At a recent conference I attended, a question was raised:
“When will we be able to trust AI agents to take care of tasks such as travel booking fully autonomously? “

Perhaps we already can. Every day, organisations delegate responsibility to agents who are non-deterministic, exploitable, and potentially misaligned - our employees, colleagues and peers.

This talk starts with reviewing how delegating control to human agents can go wrong

- Britta Nielsen embezzling millions from Denmark’s welfare department
- Edward Snowden’s deliberate exfiltration of top secret information
- In the UK, the OBRs accidental early release of a budget review
- The myriad of social engineering scams that people fall victim to every day

When human systems work well, controls exist to limit the risk and impact of these problems. The talk reviews some of the most common controls, and explains with concrete examples how analogous controls can be used to place constraints on AI agents.

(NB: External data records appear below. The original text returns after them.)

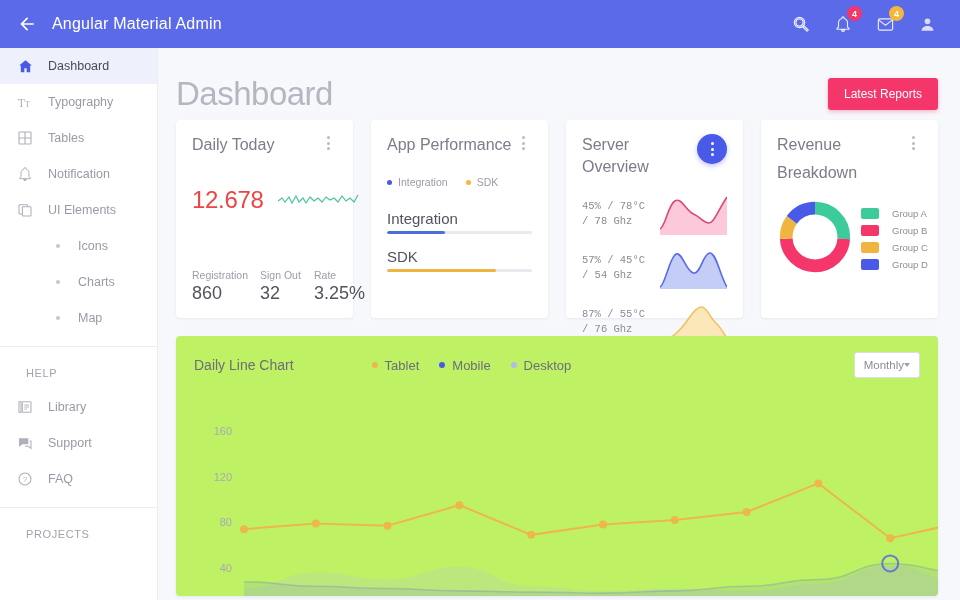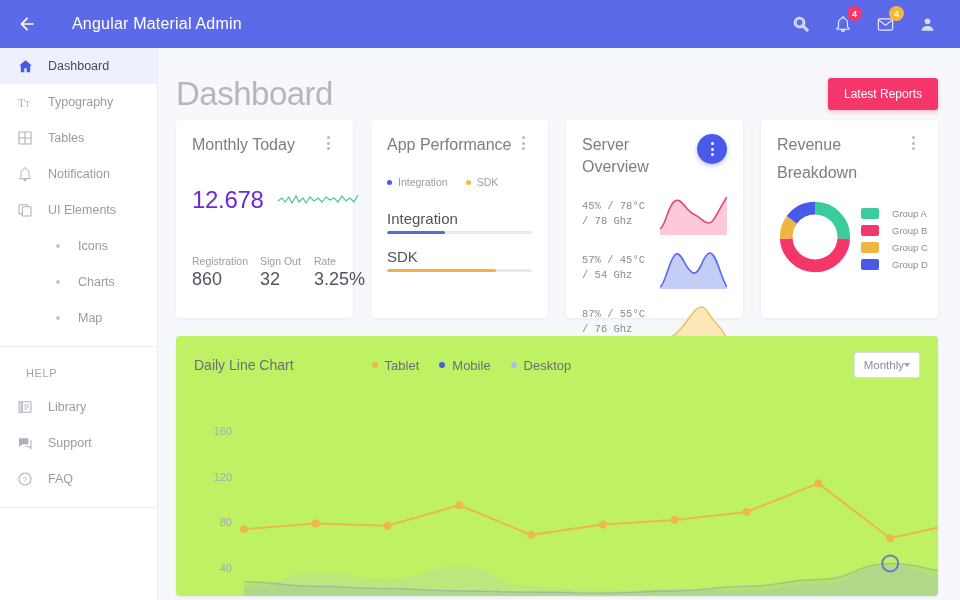--- a/index.html
+++ b/index.html
@@ -21,7 +21,7 @@
   }
   .back-icon { margin-left: 14px; width: 26px; height: 26px; display:flex; align-items:center; justify-content:center; cursor:pointer; }
   .app-title {
-    color: #ffffff; font-size: 16px; margin-left: 32px;
+    color: #ffffff; font-size: 16px; margin-left: 12px;
     letter-spacing: .2px; font-weight: 400;
   }
   .topbar-spacer { flex: 1; }

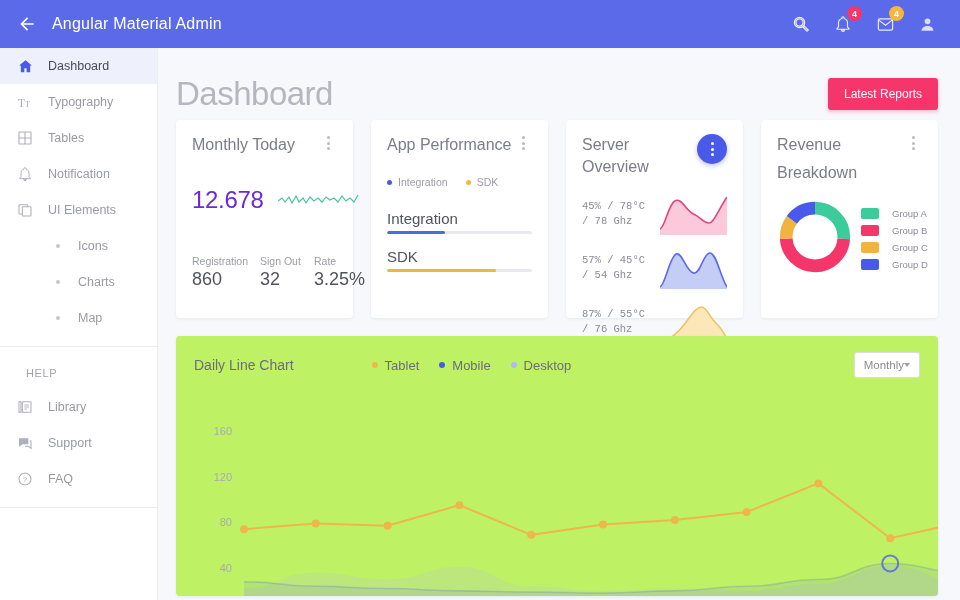--- a/index.html
+++ b/index.html
@@ -335,7 +335,7 @@
 
     <div class="card">
       <div class="card-head">
-        <div class="card-title">Monthly Today</div>
+        <div class="card-title">Daily Today</div>
         <div class="kebab">
             <i></i>
             <i></i>

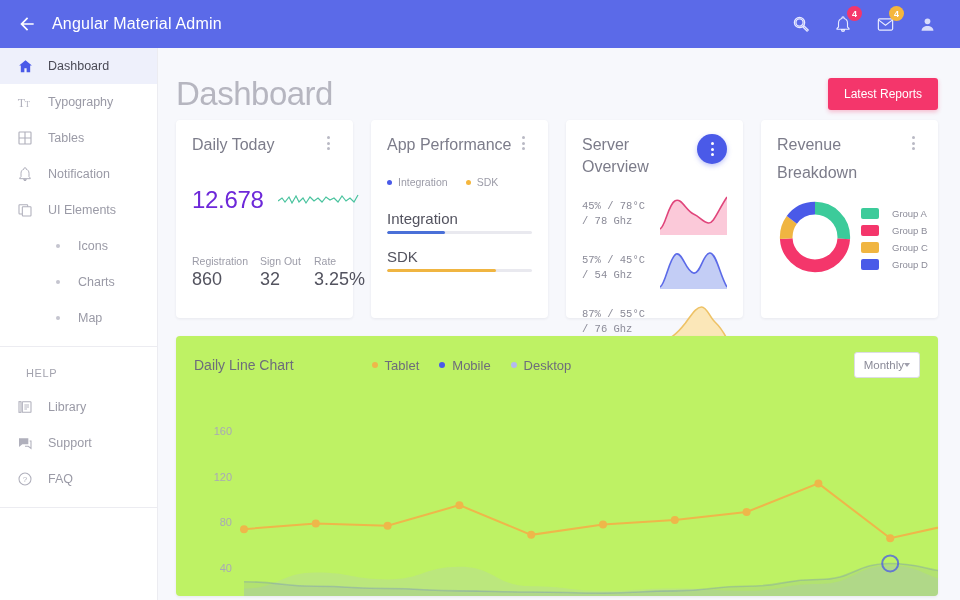--- a/index.html
+++ b/index.html
@@ -128,7 +128,7 @@
 
   
   .visits-mid { display: flex; align-items: center; margin-top: 30px; }
-  .visits-num { font-size: 24px; color: #6d28d9; letter-spacing: -.3px; }
+  .visits-num { font-size: 24px; color: #ef4444; letter-spacing: -.3px; }
   .visits-spark { margin-left: 14px; }
   .visits-foot { position: absolute; bottom: 28px; left: 16px; right: 16px; display: flex; gap: 6px; }
   .stat { text-align: left; }

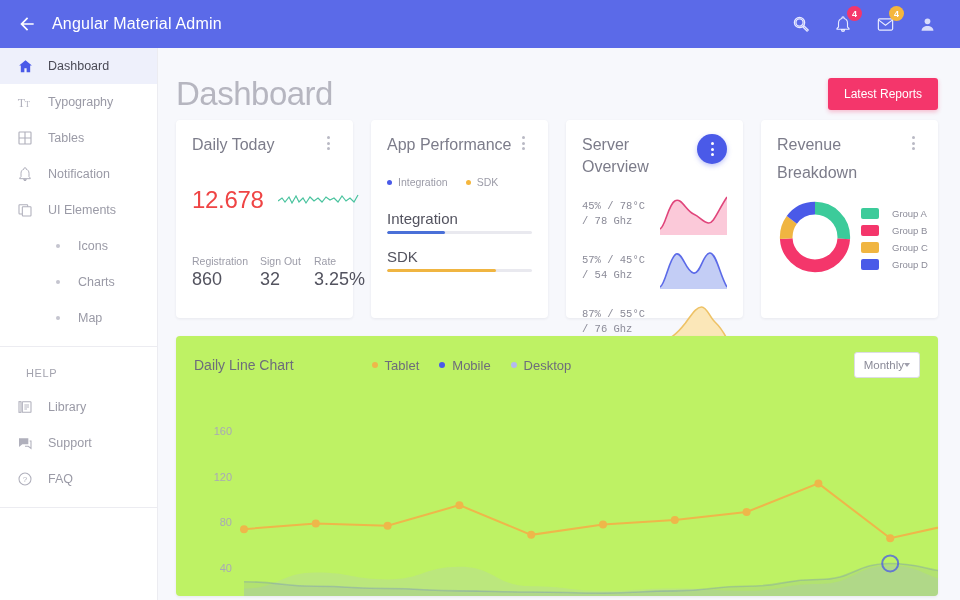--- a/index.html
+++ b/index.html
@@ -130,7 +130,7 @@
   .visits-mid { display: flex; align-items: center; margin-top: 30px; }
   .visits-num { font-size: 24px; color: #ef4444; letter-spacing: -.3px; }
   .visits-spark { margin-left: 14px; }
-  .visits-foot { position: absolute; bottom: 28px; left: 16px; right: 16px; display: flex; gap: 6px; }
+  .visits-foot { position: absolute; bottom: 14px; left: 16px; right: 16px; display: flex; gap: 6px; }
   .stat { text-align: left; }
   .stat-label { font-size: 10.5px; color: #9c9ca8; display: block; }
   .stat-val { font-size: 18px; color: #53535f; display: block; margin-top: 2px; }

For example:

- Review by an authority
- Newspaper editors
- Expense approval
- Review by peers
- Software pull requests
- Separation of duties
- IT deployment practices
- Healthcare- Doctor prescribes, pharmacist reviews
- Technological aides
- Email spam filters
- Fraudulent transaction detection

The talk proceeds to discuss accountability, using examples such as Moffat vs Air Canada.

Finally, the talk sums up with a review of what it means to take a risk-based approach: AI agents don’t have to be perfect, they have to pass the risk equation.